### PROBLEM DESCRIPTION
Leave out the pictures, and retype the remaining data exactly.

━━━━━━

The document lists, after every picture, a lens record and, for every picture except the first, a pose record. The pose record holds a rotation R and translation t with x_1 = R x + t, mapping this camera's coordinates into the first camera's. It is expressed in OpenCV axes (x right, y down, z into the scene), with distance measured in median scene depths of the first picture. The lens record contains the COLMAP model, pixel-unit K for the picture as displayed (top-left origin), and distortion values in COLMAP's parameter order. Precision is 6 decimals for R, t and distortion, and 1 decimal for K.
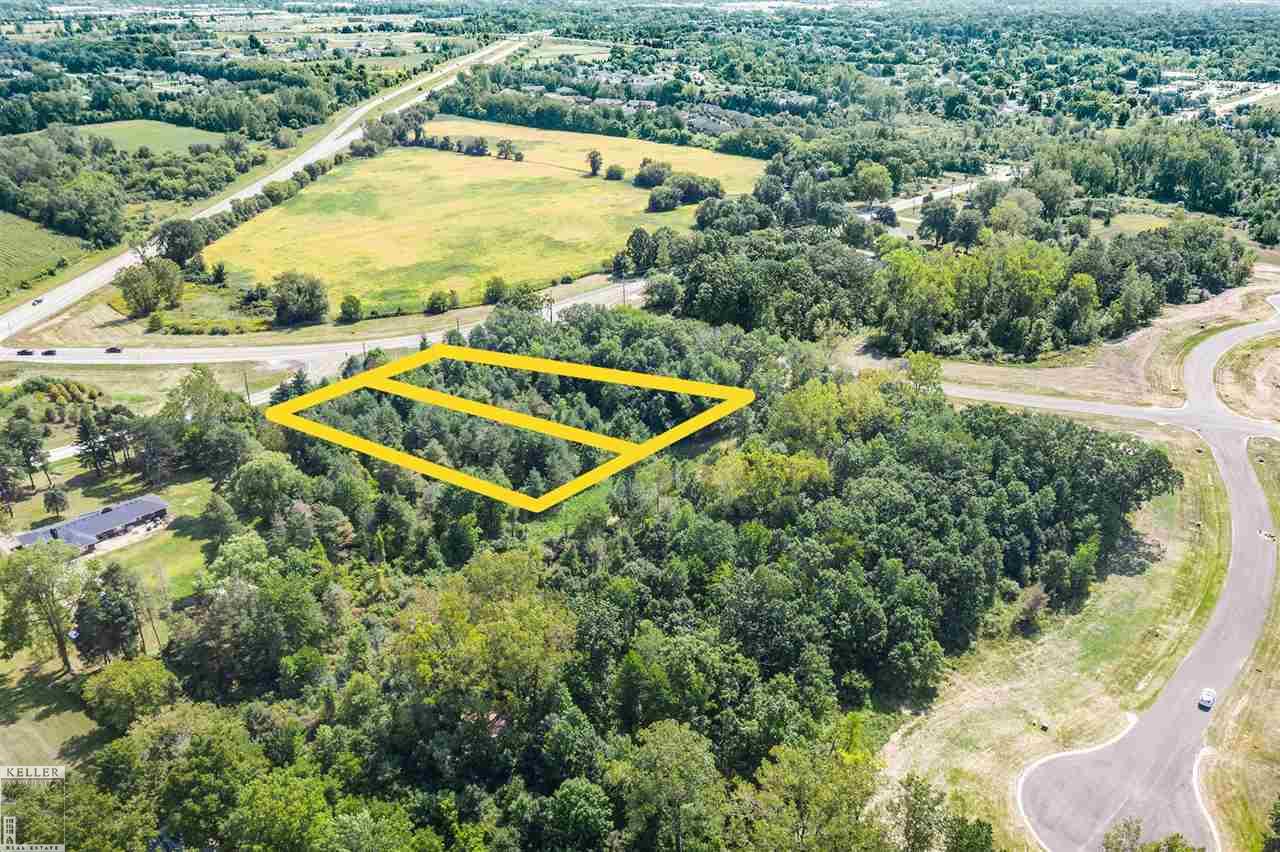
lens RADIAL K [[1011.3, 0, 636.3], [0, 1011.3, 422.0], [0, 0, 1]] dist [-0.016112, 0.007552]
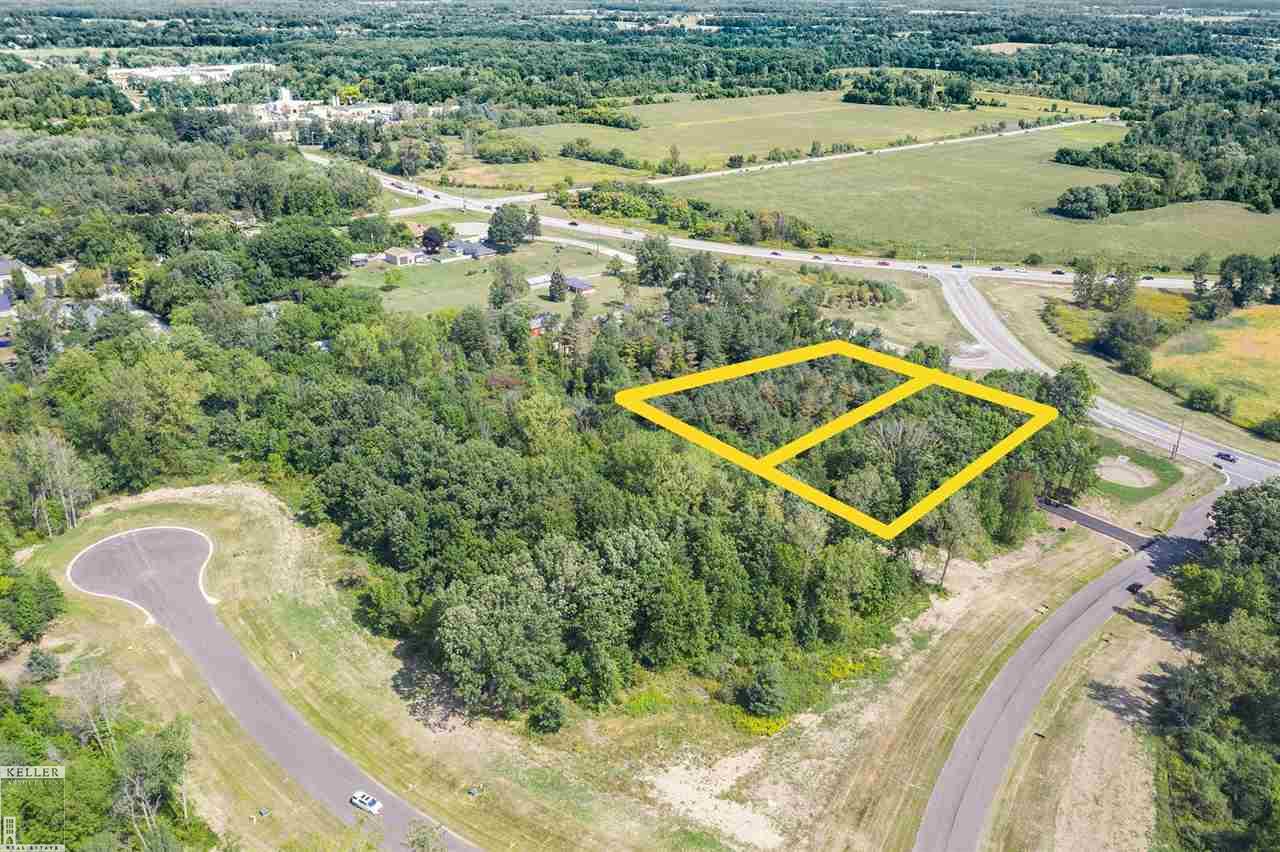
lens RADIAL K [[1007.5, 0, 640.0], [0, 1007.5, 426.0], [0, 0, 1]] dist [-0.011200, 0.002042]
pose [[-0.118696, 0.390413, -0.912956, 1.290243], [-0.414686, 0.815939, 0.402840, -0.504895], [0.902190, 0.426405, 0.065050, 1.149950]]
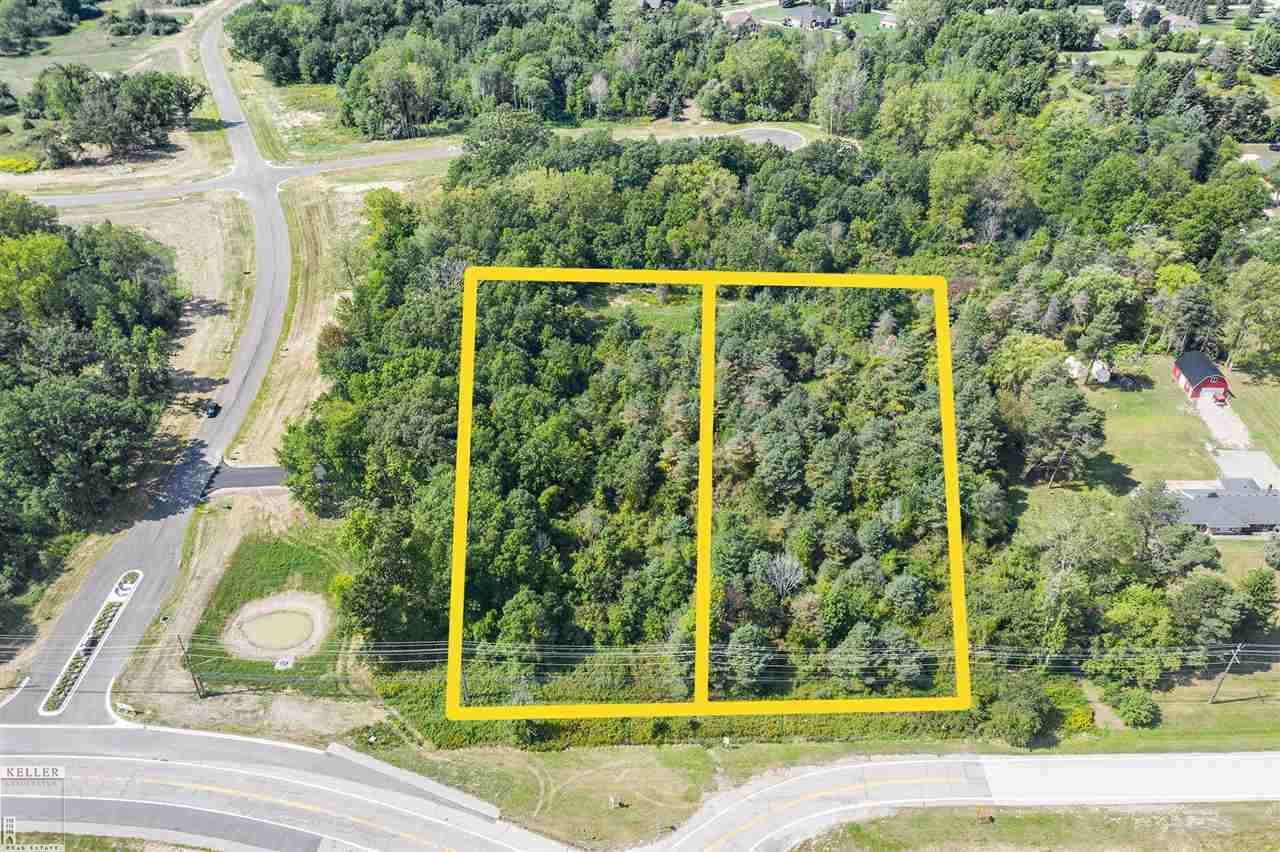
lens RADIAL K [[1007.5, 0, 640.0], [0, 1007.5, 426.0], [0, 0, 1]] dist [-0.011200, 0.002042]
pose [[-0.676043, -0.415379, 0.608627, -0.829421], [0.300336, 0.598919, 0.742357, -0.832349], [-0.672878, 0.684658, -0.280141, 1.831368]]
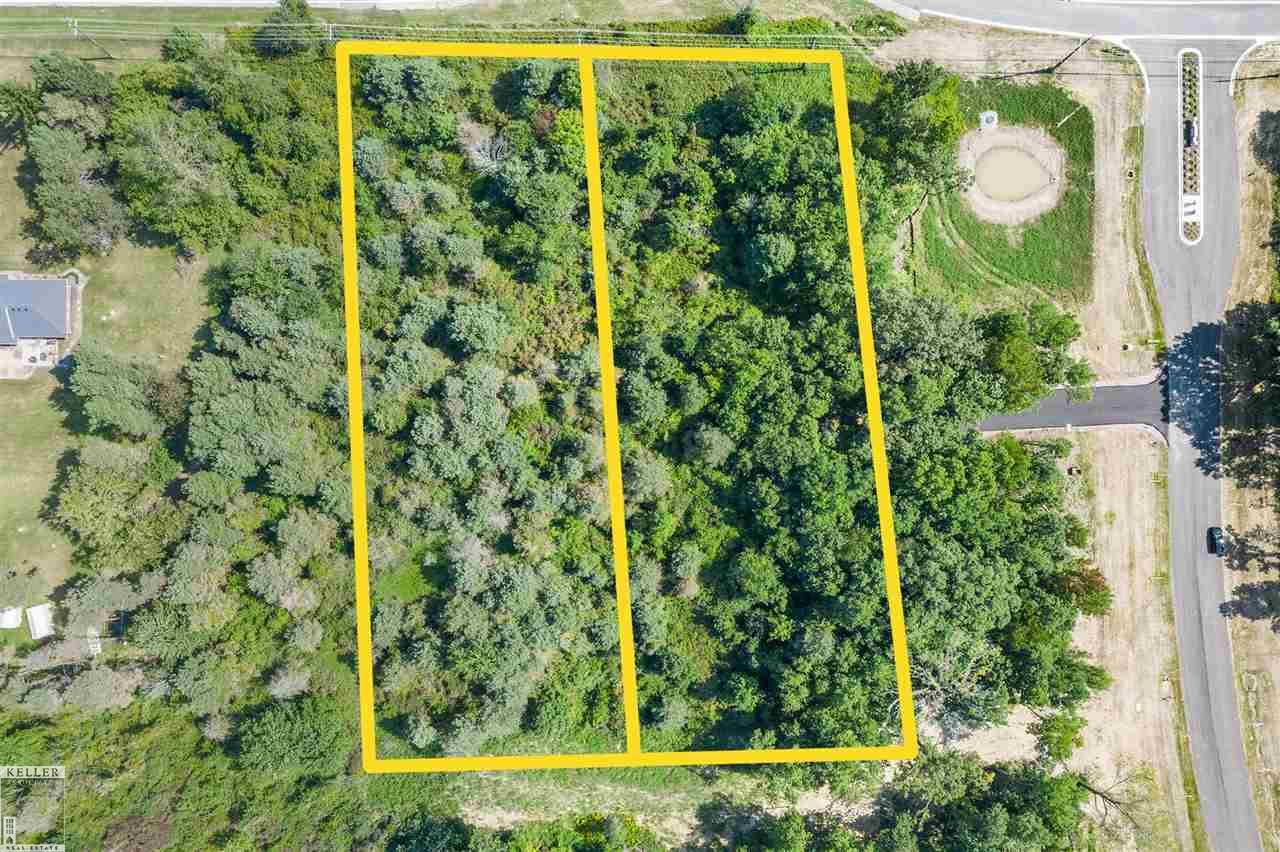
lens RADIAL K [[1007.5, 0, 640.0], [0, 1007.5, 426.0], [0, 0, 1]] dist [-0.011200, 0.002042]
pose [[0.681370, 0.731931, -0.003527, -0.181813], [-0.293722, 0.277840, 0.914622, -0.802159], [0.670420, -0.622160, 0.404295, 1.194901]]
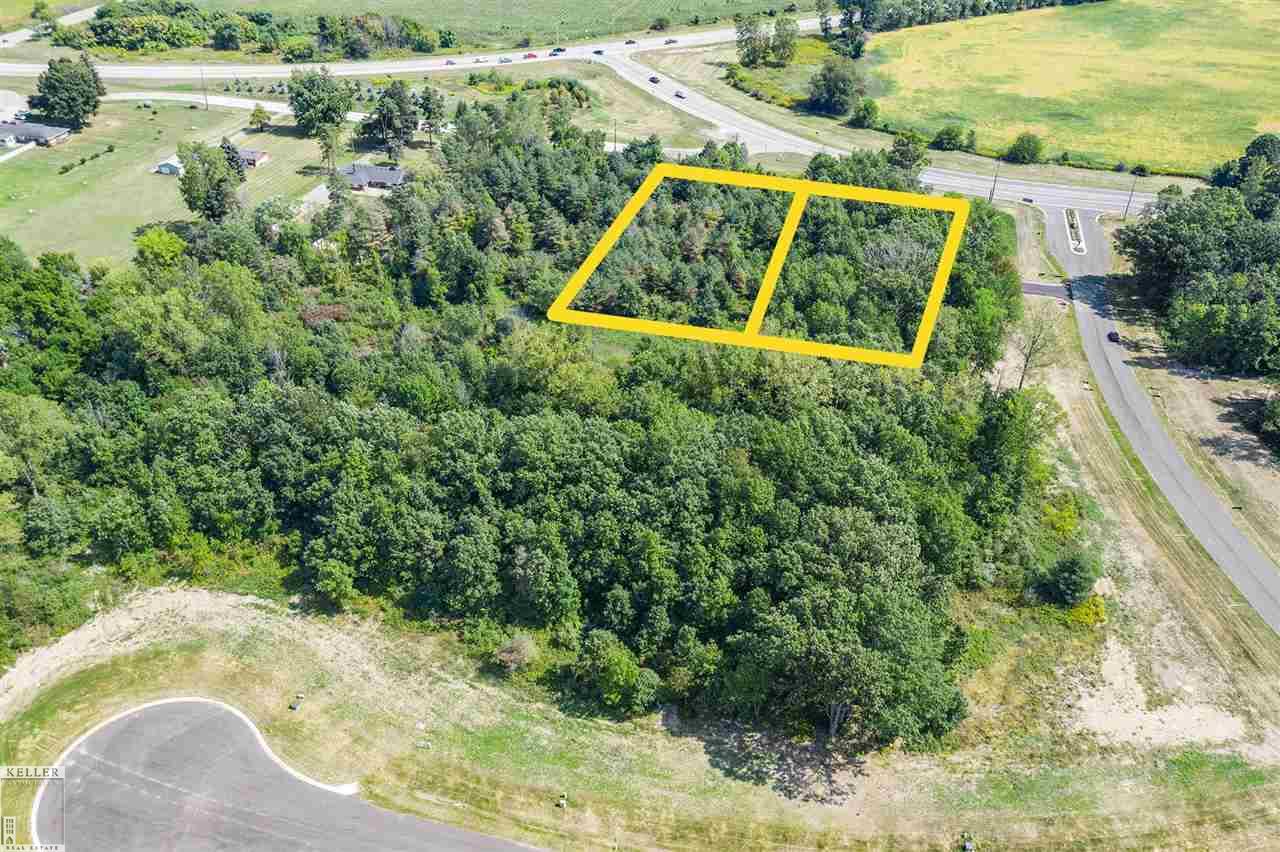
lens RADIAL K [[1007.5, 0, 640.0], [0, 1007.5, 426.0], [0, 0, 1]] dist [-0.011200, 0.002042]
pose [[0.469047, 0.506580, -0.723444, 0.908172], [-0.359097, 0.857766, 0.367815, -0.272392], [0.806873, 0.087264, 0.584243, 0.638709]]
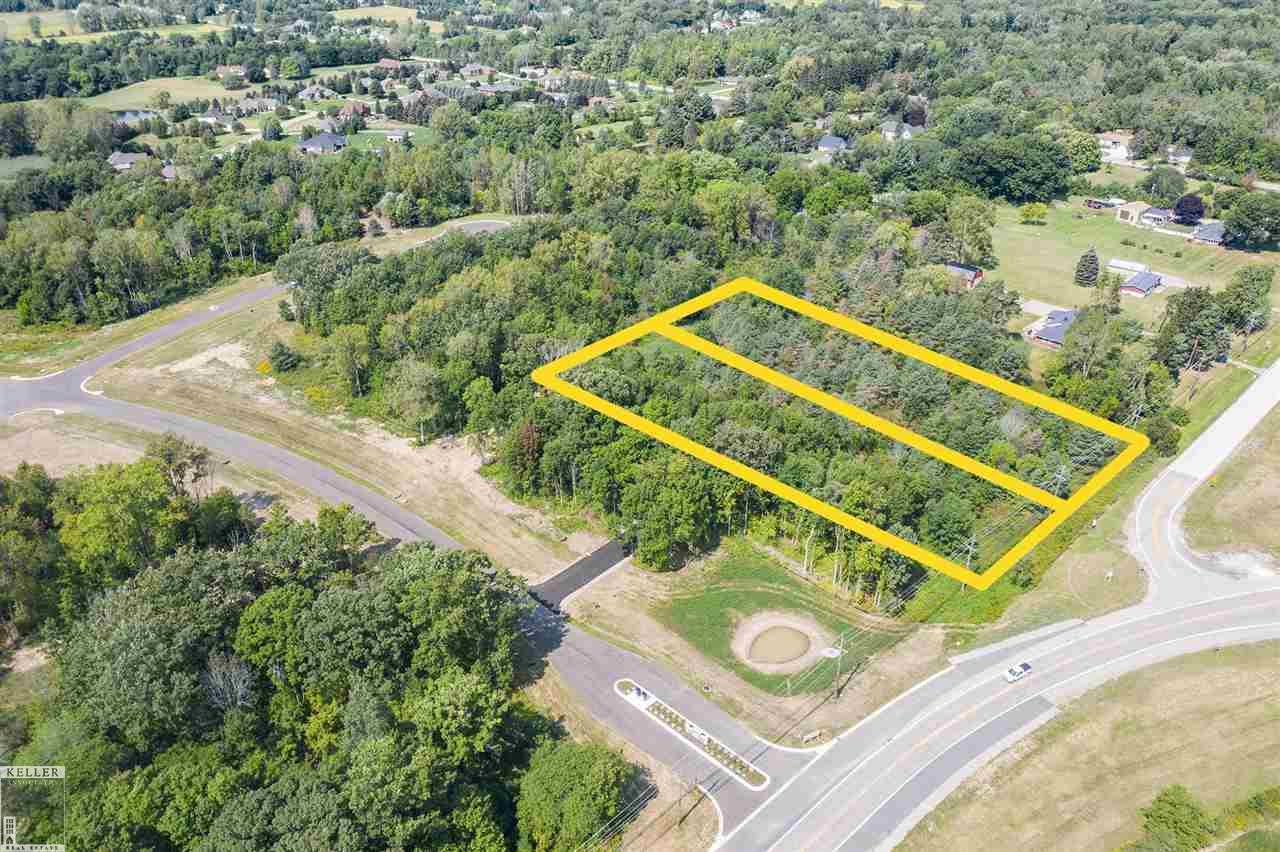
lens RADIAL K [[1007.5, 0, 640.0], [0, 1007.5, 426.0], [0, 0, 1]] dist [-0.011200, 0.002042]
pose [[-0.999580, -0.014817, 0.024896, -0.012077], [0.010133, 0.626249, 0.779557, -1.043492], [-0.027142, 0.779482, -0.625836, 2.374597]]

━━━━━━

### SOLVED PROBLEM
The document lists, after every picture, a lens record and, for every picture except the first, a pose record. The pose record holds a rotation R and translation t with x_1 = R x + t, mapping this camera's coordinates into the first camera's. It is expressed in OpenCV axes (x right, y down, z into the scene), with distance measured in median scene depths of the first picture. The lens record contains the COLMAP model, pixel-unit K for the picture as displayed (top-left origin), and distortion values in COLMAP's parameter order. Precision is 6 decimals for R, t and distortion, and 1 decimal for K.
lens RADIAL K [[1011.3, 0, 636.3], [0, 1011.3, 422.0], [0, 0, 1]] dist [-0.016112, 0.007552]
lens RADIAL K [[1007.5, 0, 640.0], [0, 1007.5, 426.0], [0, 0, 1]] dist [-0.011200, 0.002042]
pose [[-0.118696, 0.390413, -0.912956, 1.290243], [-0.414686, 0.815939, 0.402840, -0.504895], [0.902190, 0.426405, 0.065050, 1.149950]]
lens RADIAL K [[1007.5, 0, 640.0], [0, 1007.5, 426.0], [0, 0, 1]] dist [-0.011200, 0.002042]
pose [[-0.676043, -0.415379, 0.608627, -0.829421], [0.300336, 0.598919, 0.742357, -0.832349], [-0.672878, 0.684658, -0.280141, 1.831368]]
lens RADIAL K [[1007.5, 0, 640.0], [0, 1007.5, 426.0], [0, 0, 1]] dist [-0.011200, 0.002042]
pose [[0.681370, 0.731931, -0.003527, -0.181813], [-0.293722, 0.277840, 0.914622, -0.802159], [0.670420, -0.622160, 0.404295, 1.194901]]
lens RADIAL K [[1007.5, 0, 640.0], [0, 1007.5, 426.0], [0, 0, 1]] dist [-0.011200, 0.002042]
pose [[0.469047, 0.506580, -0.723444, 0.908172], [-0.359097, 0.857766, 0.367815, -0.272392], [0.806873, 0.087264, 0.584243, 0.638709]]
lens RADIAL K [[1007.5, 0, 640.0], [0, 1007.5, 426.0], [0, 0, 1]] dist [-0.011200, 0.002042]
pose [[-0.999580, -0.014817, 0.024896, -0.012077], [0.010133, 0.626249, 0.779557, -1.043492], [-0.027142, 0.779482, -0.625836, 2.374597]]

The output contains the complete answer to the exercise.